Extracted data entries
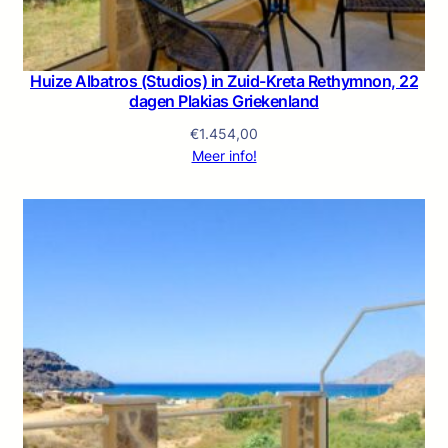
Huize Albatros (Studios) in Zuid-Kreta Rethymnon, 22
dagen Plakias Griekenland
€
1.454,00
Meer info!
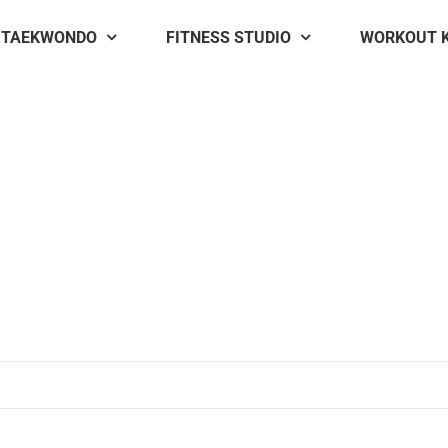
TAEKWONDO
FITNESS STUDIO
WORKOUT 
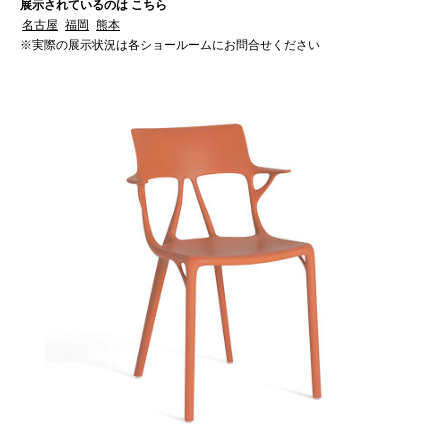
展示されているのは こちら
名古屋
福岡
熊本
※実際の展示状況は各ショールームにお問合せください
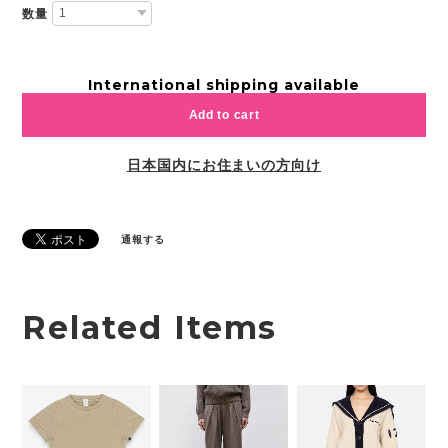
数量
International shipping available
Add to cart
日本国内にお住まいの方向け
通報する
Related Items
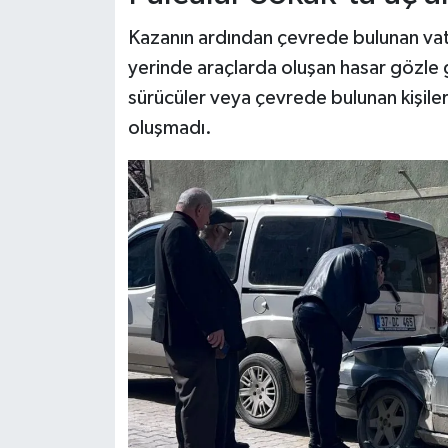
Kazanın ardından çevrede bulunan vata
yerinde araçlarda oluşan hasar gözle g
sürücüler veya çevrede bulunan kişile
oluşmadı.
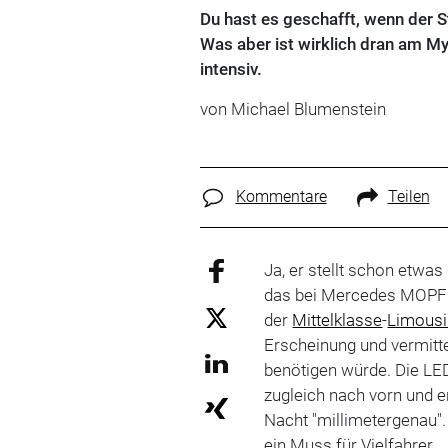
Du hast es geschafft, wenn der St
Was aber ist wirklich dran am M
intensiv.
von Michael Blumenstein
Kommentare
Teilen
Ja, er stellt schon etwas
das bei Mercedes MOPF
der
Mittelklasse
-
Limous
Erscheinung und vermitte
benötigen würde. Die LE
zugleich nach vorn und er
Nacht "millimetergenau".
ein Muss für Vielfahrer.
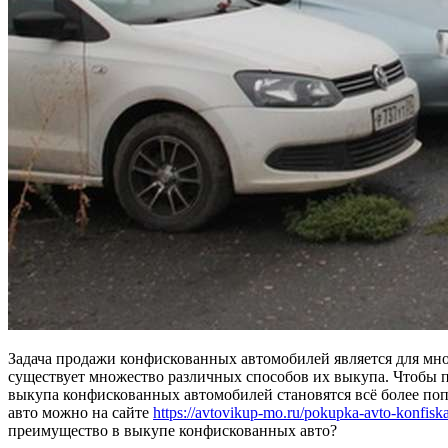
Задача продажи конфискованных автомобилей является для мно
существует множество различных способов их выкупа. Чтобы 
выкупа конфискованных автомобилей становятся всё более по
авто можно на сайте
https://avtovikup-mo.ru/pokupka-avto-konfiska
преимущество в выкупе конфискованных авто?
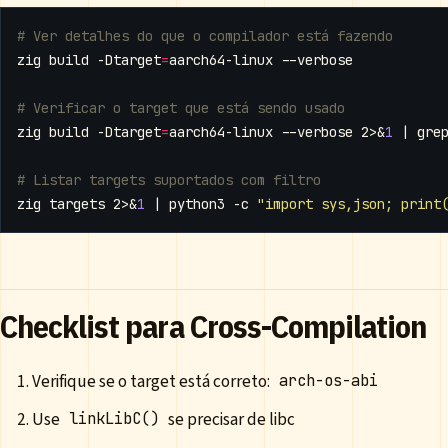
# Ver detalhes do que o compilador está fazendo
zig build -Dtarget
=
# Verificar o target que está sendo usado
zig build -Dtarget
=
aarch64-linux --verbose 2>
&
1
|
# Listar targets suportados com filtro
zig targets 2>
&
1
|
 python3 -c 
"import sys,json; print
Checklist para Cross-Compilation
Verifique se o target está correto:
arch-os-abi
Use
se precisar de libc
linkLibC()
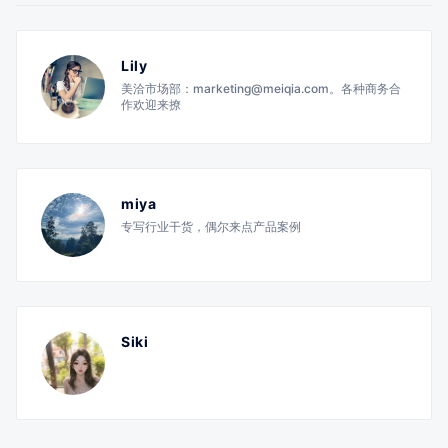
Lily
美洽市场部：marketing@meiqia.com。各种商务合
作欢迎来撩
miya
专写行业干货，偶尔来点产品案例
Siki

Problem statement: If a line in the entries includes the word "está", copy that line out.

Response below:
# Ver detalhes do que o compilador está fazendo
# Verificar o target que está sendo usado
Verifique se o target está correto:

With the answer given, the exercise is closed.